Potato Blossom Reflections

Dateline: 1 July 2008

The price of oil is skyrocketing. Inflation and fiscal foolishness is ravaging the economy. Our nation is bogged down in a foreign war that we can’t win. Our culture is morally adrift. And we are politically bereft. Powerful forces are at work in the world.

There is nothing much I can do to change those “big picture” problems. So I find myself focusing my attention and directing my efforts into areas where I can make a significant difference: on my land, within my family, and through my Christian faith.

There are all kinds of good things happening within that personal paradigm. For example, potato blossoms are beginning to burst forth in my garden.


Potato blossoms are particularly special to this deliberate agrarian. That’s because I come from a long line of potato farmers. Part of me is Scots-Irish. I’m quite certain some of my kin came here during the Irish Potato Famine of the middle 1800s. My mother’s father was a potato farmer in Aroostook County, Maine. My grandfather Kimball, from the same town, was not a potato farmer but his father was. Pretty much everybody with roots that go back in that part of the country have potato farmers in their lineage.

I spent boyhood summers in Fort Fairfield, Maine with my grandparents. Every July for something like 60 years that town has had a Potato Blossom Festival. It’s a big event for a little town way up in the top of the state. My Grandmother Kimball lived in town and I have fond memories of festival time.

I also remember the potato blossoms that were being celebrated. Miles and miles of roads, lined with acres and acres of fields, containing so many long rows of spaced and hilled potatoes, all abloom. What a sight.

Now I satisfy myself with three rows of potatoes in my home garden.


As you can see, my plants are not in full blossom yet. But, as you can also see, they sure are growing well. I planted the seed in a trench about 4” deep. I kept the weeds hoed and hilled the soil up on the sides two times as the plants grew. They are now around 42” high and the foliage is lush. Amazingly, I haven’t seen a single potato beetle!

People have commented about how good my potato plants are doing. They wonder what I’ve fertilized them with and if, perhaps, I fertilized them too much.

Well, I haven’t fertilized them with anything. I did spread leaves raked from the yard over that ground last fall, and then spread some ashes from the wood stove in the winter, and then tilled it all up in the spring. But that was it. No fertilizer was used, and no bug spray either.

So, in all honesty, I can’t claim I have any special growing wisdom or ability beyond planting and hoeing and hilling. That these potatoes have done so well is purely because of God’s grace, and I am humbled.
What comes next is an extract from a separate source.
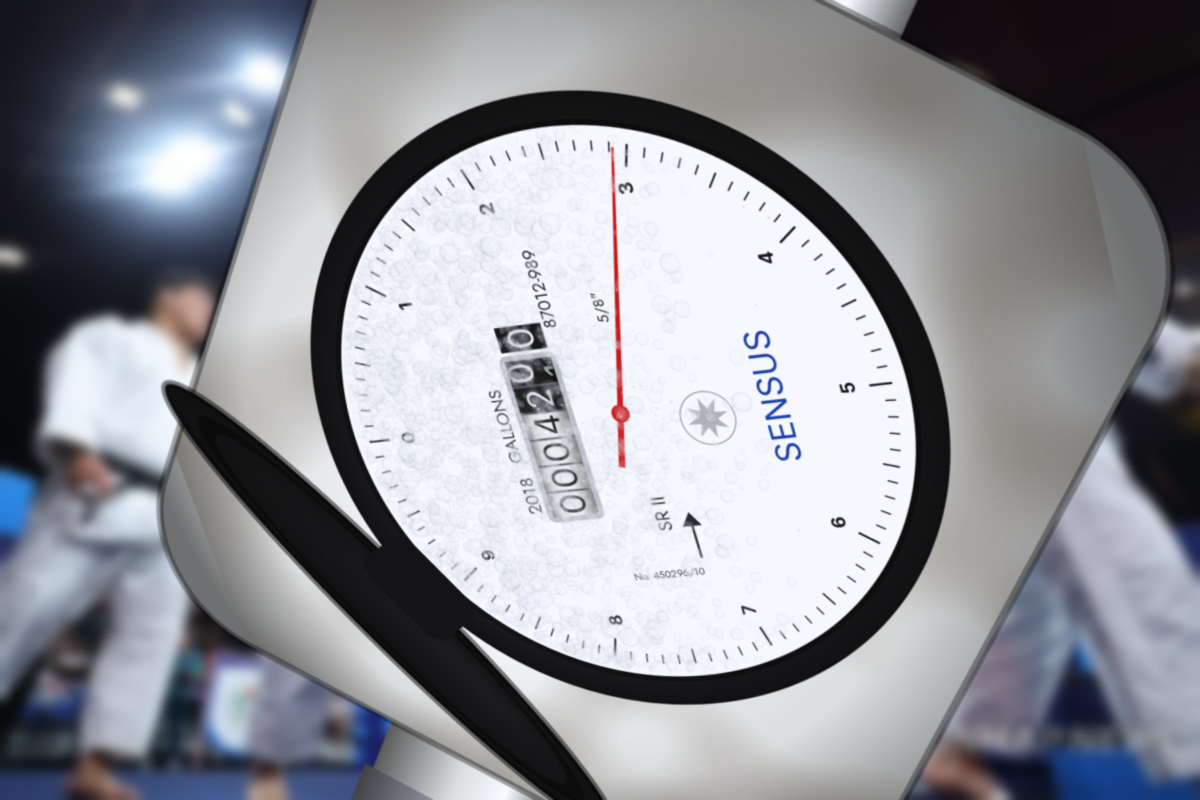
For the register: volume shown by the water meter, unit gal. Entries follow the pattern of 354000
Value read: 4202.9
Surely I don’t deserve potato plants like that. They are a gift and a delight that I am most thankful for.

What I like about these potato plants, besides their beautiful blossoms and abundant green foliage, is that the tubers now developing underground will feed my family through this next winter. It so happens that potatoes (and onions) are a large part of our diet. Potatoes are nutritious food and they store just fine by simply putting them in crates in our cool basement. No canning, or freezing, or drying is needed.


Potato blossoms remind me of the best days of my youth. My world was different then, before I grew up and took on the responsibilities of being an adult, a father, and the provider for my family, before I matured beyond my prime and, one day, woke up to find I had become a 50-year-old man.

I had a lot of energy, a lot of drive, a lot of focus and determination when I was a younger man. Those things are, however, now ebbing from my life, ever so slowly, but ever so surely. That sounds kind of morbid, but it's true. I don’t like it. I don’t like it a bit.

Being a husband and father is sometimes easy and sometimes hard. Working my day job is sometimes easy and sometimes hard. Running a home-based mail order business and chicken plucker parts manufacturing business is sometimes easy and sometimes hard. Working in my garden and around the homestead to be more self-sufficient is sometimes easy and sometimes hard. Everything else there is to do in my life is sometimes easy and sometimes hard. Lately, though, it’s all been hard.

I am perpetually tired. I find myself struggling against the reality of minor but increasingly irksome limitations. I am tormented by so many creative ideas, by wanting to do so many things, and to achieve so many goals. But, more often than not, I spin my wheels and make little progress. It is discouraging.

I want to be a carefree little boy again—spending the summer with my grandparents, surrounded by those fields of potato blossoms, surrounded by the security and love I knew there. But, alas, there is no going back. We can never go back. We can only remember, and thank God for the memories, and press on.

At times like this, when I have made my life busier and more complicated than it should be, God impresses upon me the need to reevaluate, refocus, and, ultimately, recapitulate.

That is what I feel led to do for this month of July. It is time for a blog fast—a period of time during which I will not blog. Instead, I will refocus on the “faith” part of this blog’s descriptive subtitle.